• _Your goal_:
Copy the lines below verbatim. Begin with the first and end with the line containing "knife block: present".

(Object state transitions)
_ _ _ _

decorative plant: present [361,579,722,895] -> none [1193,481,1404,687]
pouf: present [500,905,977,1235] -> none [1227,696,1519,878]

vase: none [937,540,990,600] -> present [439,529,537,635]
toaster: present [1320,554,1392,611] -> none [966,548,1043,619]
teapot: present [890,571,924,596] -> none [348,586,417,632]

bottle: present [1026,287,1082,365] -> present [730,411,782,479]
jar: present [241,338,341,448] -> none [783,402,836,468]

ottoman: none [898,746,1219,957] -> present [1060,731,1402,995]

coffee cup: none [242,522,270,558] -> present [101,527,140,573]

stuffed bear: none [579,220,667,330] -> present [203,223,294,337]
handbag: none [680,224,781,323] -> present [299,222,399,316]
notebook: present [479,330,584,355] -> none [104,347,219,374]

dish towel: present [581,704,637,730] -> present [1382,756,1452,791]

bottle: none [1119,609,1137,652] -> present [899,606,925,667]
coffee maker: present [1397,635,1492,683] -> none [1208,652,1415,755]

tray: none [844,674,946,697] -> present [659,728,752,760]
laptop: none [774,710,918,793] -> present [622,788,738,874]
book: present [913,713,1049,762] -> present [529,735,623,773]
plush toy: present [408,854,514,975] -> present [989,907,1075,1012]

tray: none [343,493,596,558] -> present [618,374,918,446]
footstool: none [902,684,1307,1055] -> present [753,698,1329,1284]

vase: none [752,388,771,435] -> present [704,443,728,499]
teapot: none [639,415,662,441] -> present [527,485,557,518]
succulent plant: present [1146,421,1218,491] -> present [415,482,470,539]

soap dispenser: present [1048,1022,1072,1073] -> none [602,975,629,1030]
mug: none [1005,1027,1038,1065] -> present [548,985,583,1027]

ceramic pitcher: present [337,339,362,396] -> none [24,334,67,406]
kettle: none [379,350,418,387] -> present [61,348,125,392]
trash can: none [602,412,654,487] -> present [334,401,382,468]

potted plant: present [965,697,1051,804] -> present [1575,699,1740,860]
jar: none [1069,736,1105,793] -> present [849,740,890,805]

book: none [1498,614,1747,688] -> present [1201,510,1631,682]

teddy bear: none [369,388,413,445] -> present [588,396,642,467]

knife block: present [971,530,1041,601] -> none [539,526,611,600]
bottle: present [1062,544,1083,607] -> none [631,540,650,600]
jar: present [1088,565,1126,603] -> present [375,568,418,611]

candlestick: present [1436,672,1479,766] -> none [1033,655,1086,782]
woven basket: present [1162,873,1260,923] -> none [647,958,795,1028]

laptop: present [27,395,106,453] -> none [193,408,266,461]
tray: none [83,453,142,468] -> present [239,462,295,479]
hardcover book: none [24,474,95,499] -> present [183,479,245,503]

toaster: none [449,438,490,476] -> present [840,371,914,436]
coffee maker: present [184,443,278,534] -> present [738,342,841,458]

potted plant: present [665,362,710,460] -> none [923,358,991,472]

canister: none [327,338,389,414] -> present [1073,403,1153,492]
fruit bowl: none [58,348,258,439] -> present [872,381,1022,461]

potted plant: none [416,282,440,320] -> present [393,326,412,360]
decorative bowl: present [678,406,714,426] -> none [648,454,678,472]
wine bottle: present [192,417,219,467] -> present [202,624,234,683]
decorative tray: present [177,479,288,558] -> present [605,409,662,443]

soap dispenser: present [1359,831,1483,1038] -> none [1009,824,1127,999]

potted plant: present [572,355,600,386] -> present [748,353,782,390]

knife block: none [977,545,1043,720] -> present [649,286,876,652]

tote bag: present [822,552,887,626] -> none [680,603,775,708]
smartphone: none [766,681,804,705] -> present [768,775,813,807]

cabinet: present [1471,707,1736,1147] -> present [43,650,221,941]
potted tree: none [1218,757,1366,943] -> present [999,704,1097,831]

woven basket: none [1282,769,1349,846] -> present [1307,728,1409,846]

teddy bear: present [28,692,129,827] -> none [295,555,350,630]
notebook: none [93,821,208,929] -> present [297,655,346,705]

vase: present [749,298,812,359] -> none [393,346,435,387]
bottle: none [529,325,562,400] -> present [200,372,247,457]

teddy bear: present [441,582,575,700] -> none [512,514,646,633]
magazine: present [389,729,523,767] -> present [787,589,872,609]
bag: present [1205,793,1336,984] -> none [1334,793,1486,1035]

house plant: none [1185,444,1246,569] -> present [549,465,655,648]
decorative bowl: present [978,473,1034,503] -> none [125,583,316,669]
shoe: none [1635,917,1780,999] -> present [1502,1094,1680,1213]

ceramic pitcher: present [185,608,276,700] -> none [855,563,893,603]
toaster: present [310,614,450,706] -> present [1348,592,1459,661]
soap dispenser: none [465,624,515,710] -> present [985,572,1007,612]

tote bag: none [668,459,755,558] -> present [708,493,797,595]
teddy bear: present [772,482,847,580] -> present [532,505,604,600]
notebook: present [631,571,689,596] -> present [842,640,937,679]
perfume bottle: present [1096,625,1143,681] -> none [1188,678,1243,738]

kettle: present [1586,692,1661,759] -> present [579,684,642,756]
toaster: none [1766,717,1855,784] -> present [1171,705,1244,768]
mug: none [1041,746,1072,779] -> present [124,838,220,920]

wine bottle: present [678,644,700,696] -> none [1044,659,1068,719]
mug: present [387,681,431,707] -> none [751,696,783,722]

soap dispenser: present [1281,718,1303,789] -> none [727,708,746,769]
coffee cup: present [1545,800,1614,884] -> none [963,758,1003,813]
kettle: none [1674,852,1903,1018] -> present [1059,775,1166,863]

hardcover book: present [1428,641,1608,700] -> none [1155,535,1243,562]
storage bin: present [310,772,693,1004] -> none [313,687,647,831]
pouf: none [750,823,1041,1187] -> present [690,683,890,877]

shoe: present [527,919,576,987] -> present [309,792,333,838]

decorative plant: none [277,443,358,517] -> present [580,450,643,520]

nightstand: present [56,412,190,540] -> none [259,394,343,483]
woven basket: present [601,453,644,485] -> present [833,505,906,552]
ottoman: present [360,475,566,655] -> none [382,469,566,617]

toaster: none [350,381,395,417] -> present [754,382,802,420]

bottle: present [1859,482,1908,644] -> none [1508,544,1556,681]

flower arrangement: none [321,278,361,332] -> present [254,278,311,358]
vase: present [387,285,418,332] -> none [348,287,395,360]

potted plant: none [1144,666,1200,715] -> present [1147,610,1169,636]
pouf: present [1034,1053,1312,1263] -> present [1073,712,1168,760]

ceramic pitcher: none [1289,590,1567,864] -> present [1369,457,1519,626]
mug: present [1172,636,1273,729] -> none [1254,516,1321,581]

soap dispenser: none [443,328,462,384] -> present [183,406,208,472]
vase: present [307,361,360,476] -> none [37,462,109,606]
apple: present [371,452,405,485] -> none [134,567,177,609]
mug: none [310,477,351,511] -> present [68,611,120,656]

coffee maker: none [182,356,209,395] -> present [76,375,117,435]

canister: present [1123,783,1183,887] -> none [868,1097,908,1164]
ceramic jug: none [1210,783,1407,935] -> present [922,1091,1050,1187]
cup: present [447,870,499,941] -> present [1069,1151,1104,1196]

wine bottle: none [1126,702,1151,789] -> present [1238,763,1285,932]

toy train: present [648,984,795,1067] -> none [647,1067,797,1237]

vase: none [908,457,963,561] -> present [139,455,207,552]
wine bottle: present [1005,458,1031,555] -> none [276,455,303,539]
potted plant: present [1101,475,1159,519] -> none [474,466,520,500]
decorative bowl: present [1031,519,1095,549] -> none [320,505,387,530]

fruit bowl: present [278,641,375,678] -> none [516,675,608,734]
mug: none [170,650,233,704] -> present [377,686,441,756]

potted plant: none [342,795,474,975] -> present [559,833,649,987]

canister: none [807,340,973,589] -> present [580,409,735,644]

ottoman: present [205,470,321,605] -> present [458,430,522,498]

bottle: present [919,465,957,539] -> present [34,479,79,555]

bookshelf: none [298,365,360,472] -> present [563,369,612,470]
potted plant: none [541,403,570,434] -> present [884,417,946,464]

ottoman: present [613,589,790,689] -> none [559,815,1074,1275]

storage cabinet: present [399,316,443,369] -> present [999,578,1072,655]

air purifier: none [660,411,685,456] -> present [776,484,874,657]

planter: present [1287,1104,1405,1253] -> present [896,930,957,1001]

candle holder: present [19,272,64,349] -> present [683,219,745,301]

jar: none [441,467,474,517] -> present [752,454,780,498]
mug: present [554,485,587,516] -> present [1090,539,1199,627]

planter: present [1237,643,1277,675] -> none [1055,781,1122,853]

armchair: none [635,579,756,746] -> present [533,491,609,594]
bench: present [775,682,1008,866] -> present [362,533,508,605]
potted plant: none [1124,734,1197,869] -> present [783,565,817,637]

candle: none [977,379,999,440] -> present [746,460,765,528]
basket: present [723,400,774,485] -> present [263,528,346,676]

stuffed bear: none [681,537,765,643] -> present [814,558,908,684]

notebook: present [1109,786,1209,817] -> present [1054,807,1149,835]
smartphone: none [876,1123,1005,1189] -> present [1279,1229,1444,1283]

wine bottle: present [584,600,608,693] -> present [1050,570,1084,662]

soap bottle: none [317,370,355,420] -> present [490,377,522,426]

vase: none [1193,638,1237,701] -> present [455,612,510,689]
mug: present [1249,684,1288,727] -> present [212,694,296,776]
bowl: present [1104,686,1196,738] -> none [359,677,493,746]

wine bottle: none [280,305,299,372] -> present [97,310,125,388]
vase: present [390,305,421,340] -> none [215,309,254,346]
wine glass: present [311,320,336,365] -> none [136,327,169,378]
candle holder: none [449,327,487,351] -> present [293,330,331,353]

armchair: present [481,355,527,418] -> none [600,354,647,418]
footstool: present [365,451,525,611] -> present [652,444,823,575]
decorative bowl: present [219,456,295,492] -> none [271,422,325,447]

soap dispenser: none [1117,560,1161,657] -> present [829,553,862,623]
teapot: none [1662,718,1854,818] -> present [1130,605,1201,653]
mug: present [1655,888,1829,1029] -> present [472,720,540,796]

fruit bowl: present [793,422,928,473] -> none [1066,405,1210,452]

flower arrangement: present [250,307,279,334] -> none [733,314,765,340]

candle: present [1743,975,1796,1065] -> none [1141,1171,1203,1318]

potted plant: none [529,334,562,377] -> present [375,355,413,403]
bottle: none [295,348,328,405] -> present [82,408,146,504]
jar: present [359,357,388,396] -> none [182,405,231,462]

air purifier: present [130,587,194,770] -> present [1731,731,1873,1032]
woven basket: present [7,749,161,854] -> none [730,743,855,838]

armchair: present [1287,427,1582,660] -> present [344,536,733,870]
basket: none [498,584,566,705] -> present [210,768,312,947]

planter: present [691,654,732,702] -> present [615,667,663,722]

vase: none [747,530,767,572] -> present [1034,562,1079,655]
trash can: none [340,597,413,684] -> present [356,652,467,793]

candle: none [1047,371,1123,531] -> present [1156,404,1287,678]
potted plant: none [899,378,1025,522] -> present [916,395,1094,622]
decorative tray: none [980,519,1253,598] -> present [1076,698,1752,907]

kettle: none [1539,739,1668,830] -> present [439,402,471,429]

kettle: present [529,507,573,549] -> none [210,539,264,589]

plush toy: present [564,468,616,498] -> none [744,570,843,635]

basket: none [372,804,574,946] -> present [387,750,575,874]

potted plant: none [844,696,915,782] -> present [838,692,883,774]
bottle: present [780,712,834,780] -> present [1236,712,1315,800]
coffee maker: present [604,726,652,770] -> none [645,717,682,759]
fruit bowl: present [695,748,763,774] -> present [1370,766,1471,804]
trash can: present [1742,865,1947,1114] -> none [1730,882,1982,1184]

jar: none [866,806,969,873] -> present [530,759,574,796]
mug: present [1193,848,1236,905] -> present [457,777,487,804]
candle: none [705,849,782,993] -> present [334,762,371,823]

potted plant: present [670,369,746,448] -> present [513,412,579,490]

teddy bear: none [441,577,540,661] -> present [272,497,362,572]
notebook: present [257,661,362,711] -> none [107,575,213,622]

_ _ _ _

• _Task output_:
decorative plant: present [361,579,722,895] -> none [1193,481,1404,687]
pouf: present [500,905,977,1235] -> none [1227,696,1519,878]

vase: none [937,540,990,600] -> present [439,529,537,635]
toaster: present [1320,554,1392,611] -> none [966,548,1043,619]
teapot: present [890,571,924,596] -> none [348,586,417,632]

bottle: present [1026,287,1082,365] -> present [730,411,782,479]
jar: present [241,338,341,448] -> none [783,402,836,468]

ottoman: none [898,746,1219,957] -> present [1060,731,1402,995]

coffee cup: none [242,522,270,558] -> present [101,527,140,573]

stuffed bear: none [579,220,667,330] -> present [203,223,294,337]
handbag: none [680,224,781,323] -> present [299,222,399,316]
notebook: present [479,330,584,355] -> none [104,347,219,374]

dish towel: present [581,704,637,730] -> present [1382,756,1452,791]

bottle: none [1119,609,1137,652] -> present [899,606,925,667]
coffee maker: present [1397,635,1492,683] -> none [1208,652,1415,755]

tray: none [844,674,946,697] -> present [659,728,752,760]
laptop: none [774,710,918,793] -> present [622,788,738,874]
book: present [913,713,1049,762] -> present [529,735,623,773]
plush toy: present [408,854,514,975] -> present [989,907,1075,1012]

tray: none [343,493,596,558] -> present [618,374,918,446]
footstool: none [902,684,1307,1055] -> present [753,698,1329,1284]

vase: none [752,388,771,435] -> present [704,443,728,499]
teapot: none [639,415,662,441] -> present [527,485,557,518]
succulent plant: present [1146,421,1218,491] -> present [415,482,470,539]

soap dispenser: present [1048,1022,1072,1073] -> none [602,975,629,1030]
mug: none [1005,1027,1038,1065] -> present [548,985,583,1027]

ceramic pitcher: present [337,339,362,396] -> none [24,334,67,406]
kettle: none [379,350,418,387] -> present [61,348,125,392]
trash can: none [602,412,654,487] -> present [334,401,382,468]

potted plant: present [965,697,1051,804] -> present [1575,699,1740,860]
jar: none [1069,736,1105,793] -> present [849,740,890,805]

book: none [1498,614,1747,688] -> present [1201,510,1631,682]

teddy bear: none [369,388,413,445] -> present [588,396,642,467]

knife block: present [971,530,1041,601] -> none [539,526,611,600]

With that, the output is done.